Take the latest study about helmet usage in Boston. According to the findings, which were published yesterday in the Annals of Emergency Medicine, one in five users of bike sharing programs — like our vastly popular Hubway — don’t wear helmets! Add then there’s the commentary:
“Head injury accounts for about a third of all bicycle injuries and about three-quarters of bicycle related deaths, so these are some pretty shocking numbers,” says lead author and emergency medicine physician Christopher Fischer, MD.
Yes, doc, that is shocking. But what are we supposed to take away from this? Either 1) bicycling is so dangerous that we all ought to avoid it — health and societal benefits be damned — or 2) all those Hubway cyclists are asking for it — they’re bike-fatality statistics waiting to be compiled.

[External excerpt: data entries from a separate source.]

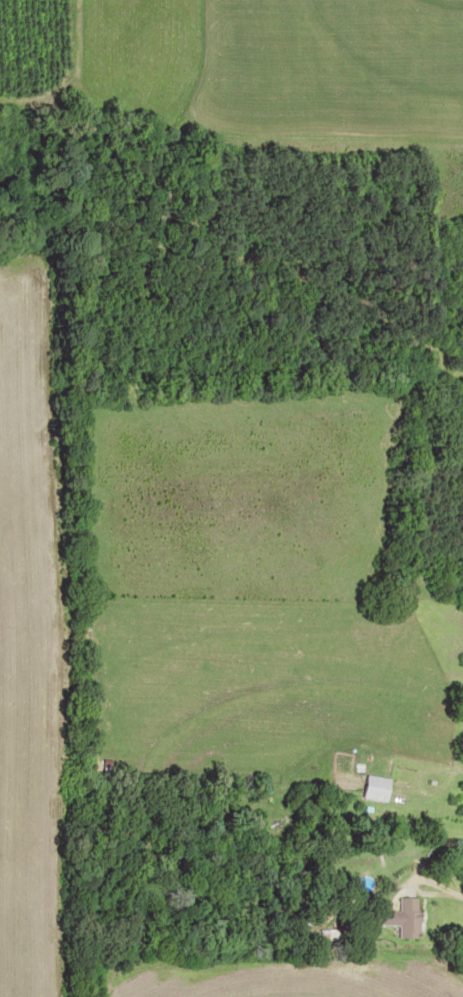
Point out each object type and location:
building: (376, 787)
building: (409, 916)

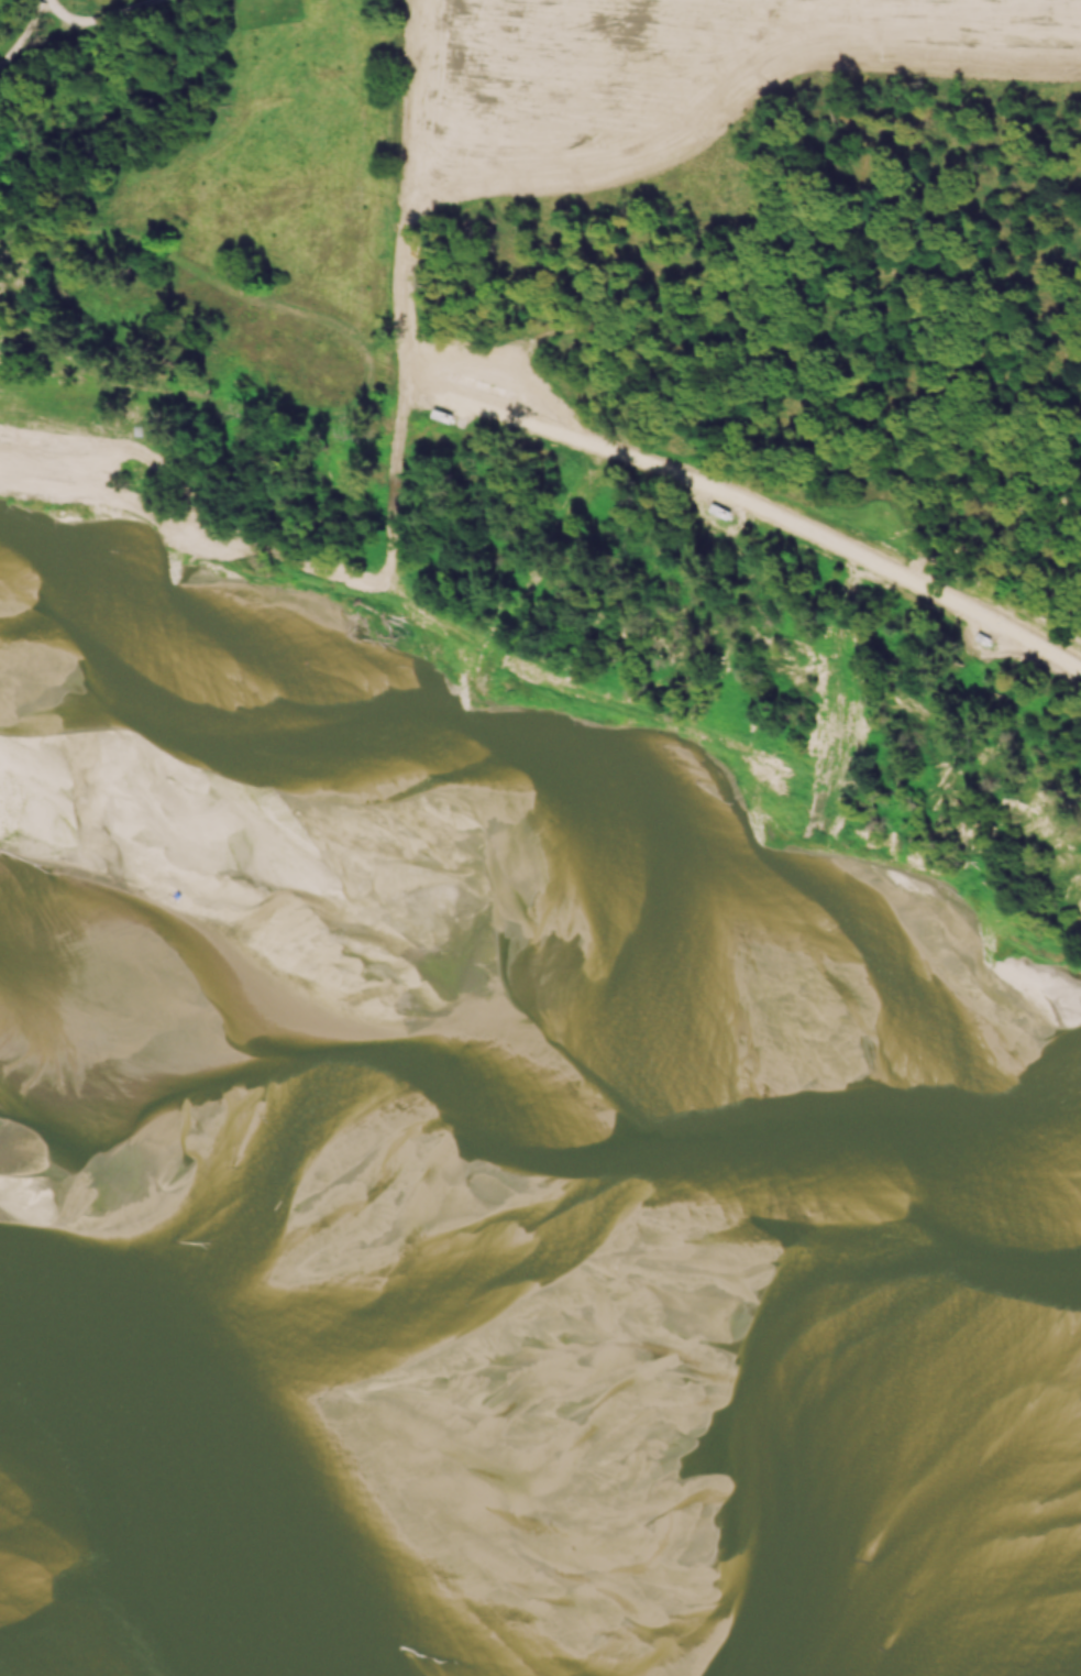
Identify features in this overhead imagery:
road: (101, 23)
road: (17, 27)
building: (446, 417)
building: (724, 513)
road: (816, 536)
river: (514, 1533)

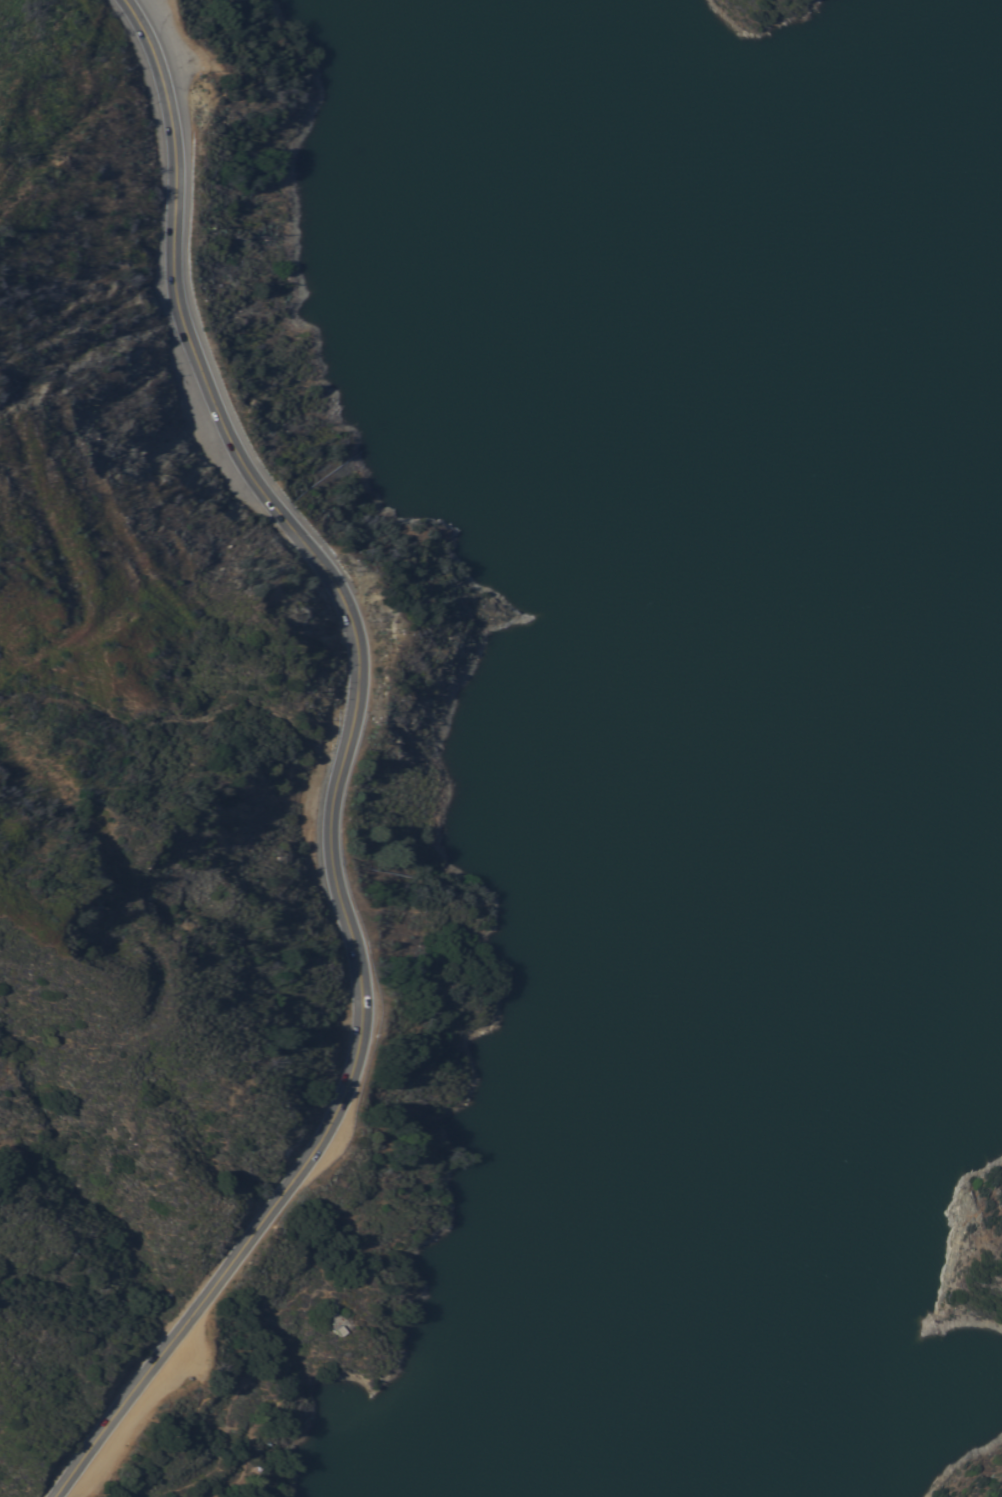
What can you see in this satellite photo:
parking lot: (184, 43)
river: (808, 95)
river: (634, 98)
road: (336, 768)
river: (823, 790)
river: (673, 1330)
parking lot: (146, 1405)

Both outcomes provoke a strong reaction in those who read them. I’m talking about fear. When we allow some tut-tutting doctors to scare us into changing our behavior, that’s exactly what happens. Instead of a higher helmet-usage rate though — especially on Hubway, which, despite their efforts, continues to lack a good, cheap, and convenient way to get a helmet — we’ll see a lower usage rate. There’s a precedent for this in Copenhagen, basically the bike-as-transportation capital of the world, wherein a fear-driven helmet awareness campaign caused a reduction in cycling activity when bikes were booming all across the rest of Europe. Add that to rather dubious claims of helmet efficacy and this whole thing starts to stink.
Would these doctors at Beth-Israel Deaconess prefer people to get off their bikes and back into the cars — what with these rising gas prices and looming cuts on the T, and nevermind that more people die in cars than on bikes? Massachusetts already has the lowest seat belt use rate in the country. Maybe we’re just cavalier about safety on all our wheeled transport.

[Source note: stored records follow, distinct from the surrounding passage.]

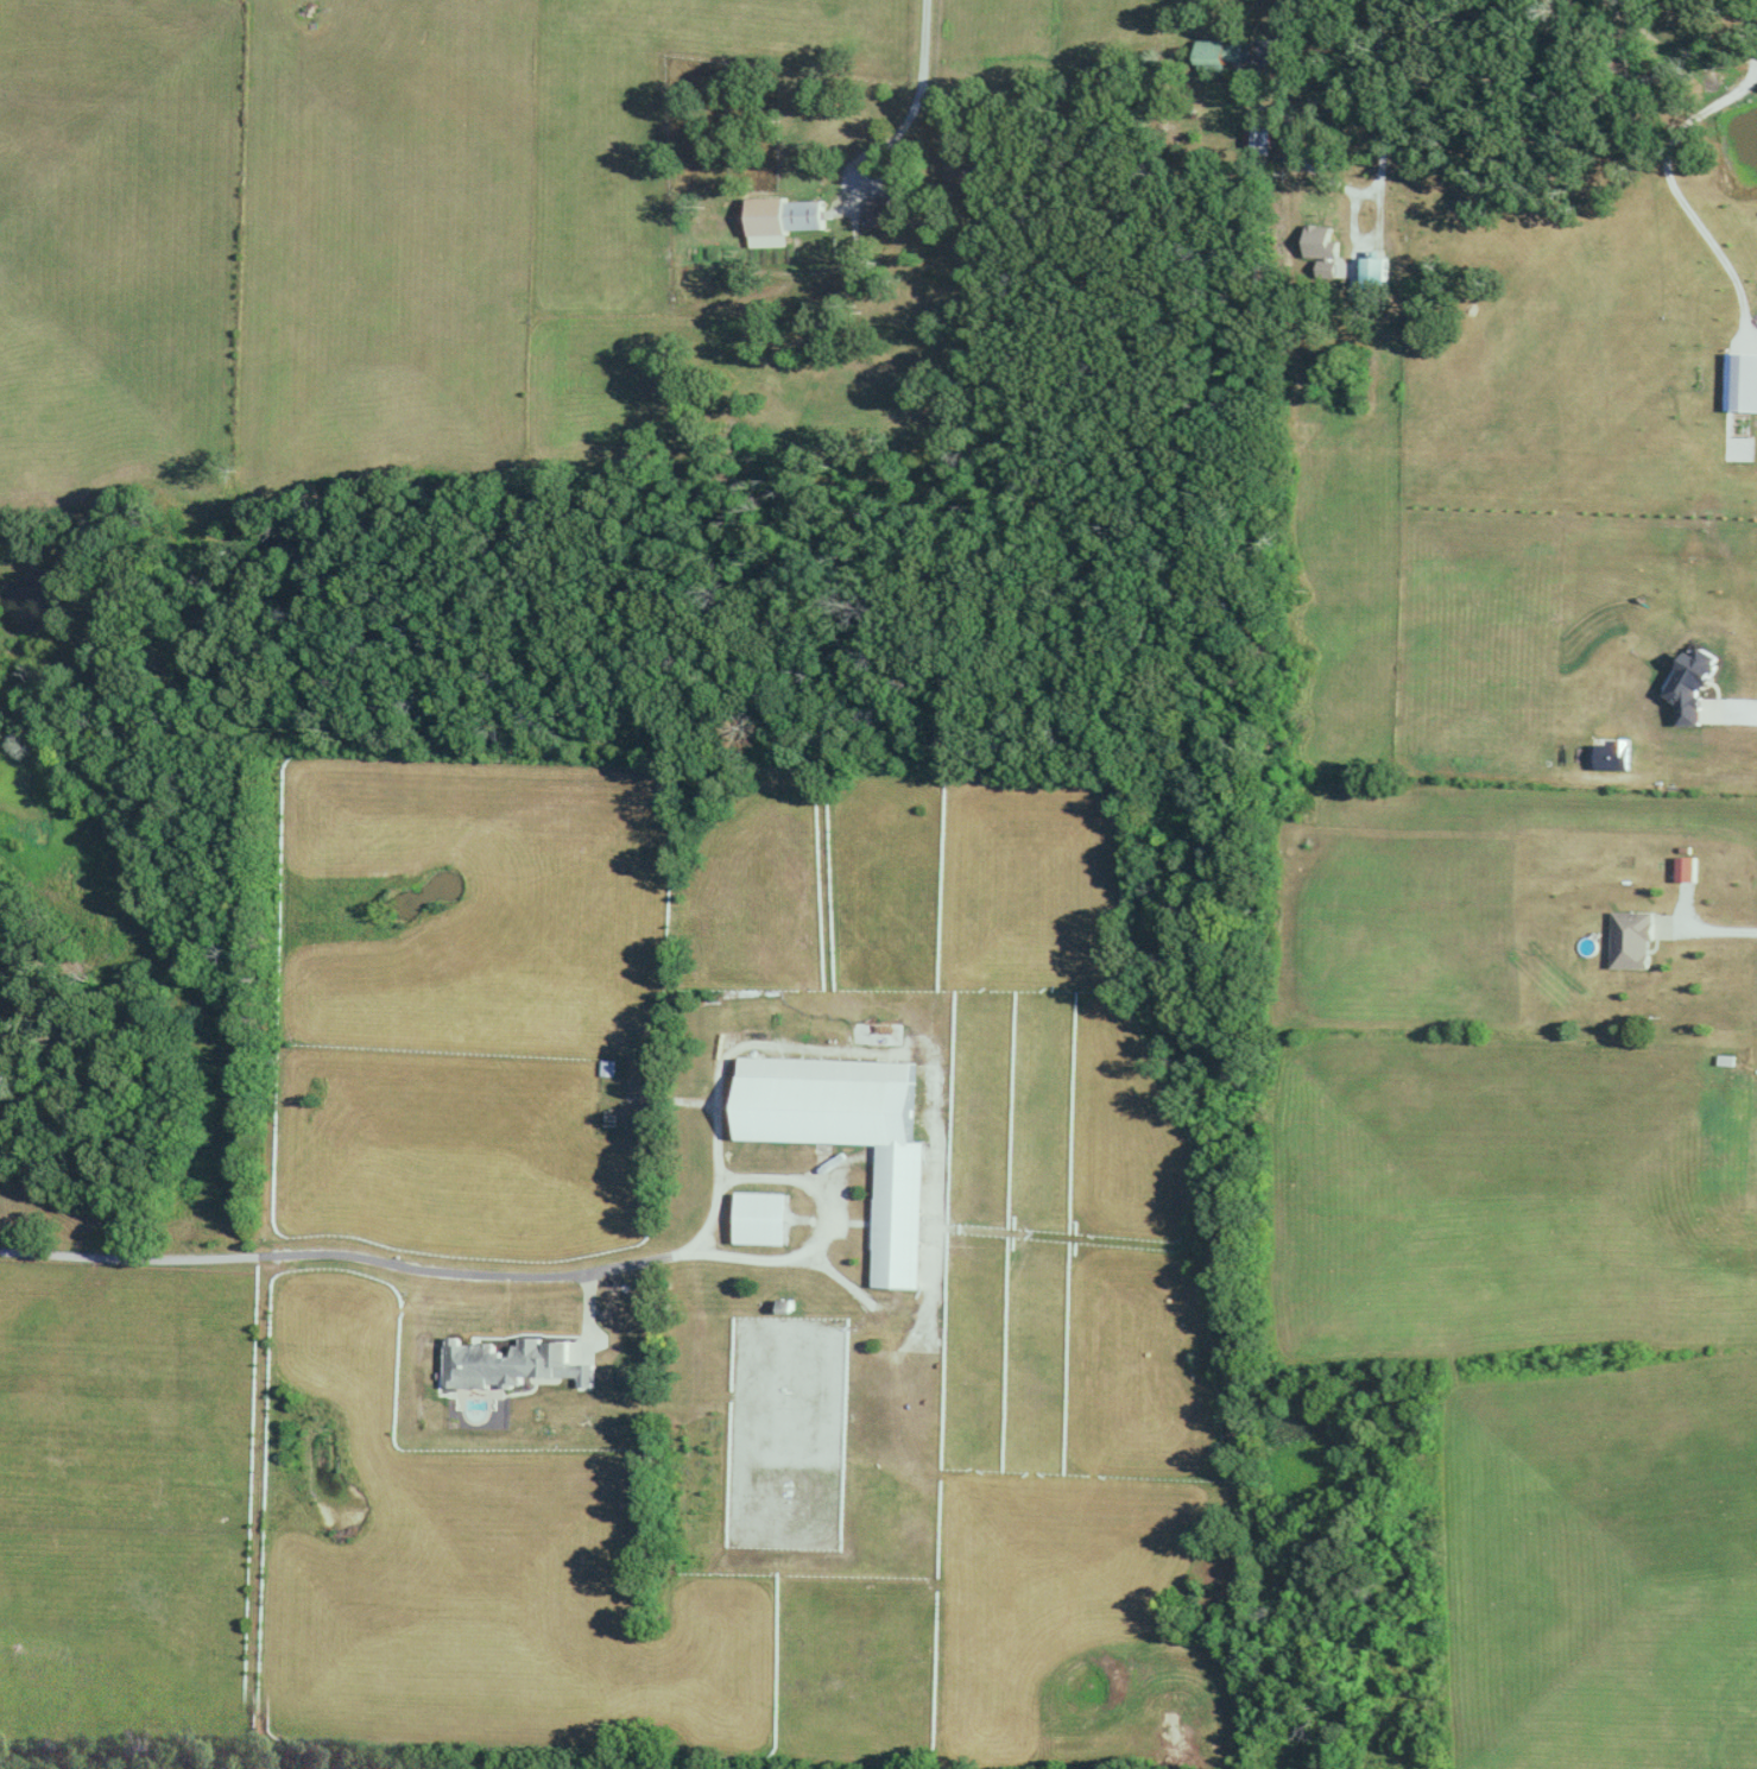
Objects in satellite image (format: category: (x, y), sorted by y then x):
building: (1216, 54)
road: (921, 64)
building: (1257, 136)
building: (968, 171)
road: (1343, 185)
building: (878, 213)
building: (783, 219)
building: (1320, 242)
building: (1372, 282)
building: (1746, 381)
road: (1728, 711)
road: (1706, 929)
building: (3, 1074)
building: (635, 1096)
building: (854, 1137)
building: (766, 1218)
road: (141, 1254)
road: (670, 1255)
building: (514, 1363)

Look, I know that the “was he wearing a helmet?” question is more a query about safe riding in general — the assumption being that someone who is safety conscious enough to wear a helmet probably doesn’t ride like a maniac — but biking around the city isn’t something that should be discouraged by careless studies, especially when they have no injury statistics to support them.
I’ve been hit by cars before while cycling, twice actually, and I always wear a helmet, use hand signals and resist running red lights. But my protective gear or road wherewithal didn’t matter either time. The driver was distracted, turning right on red against the posted sign, or not signalling. It’s amazing we let people drive like this without requiring them to wear helmets.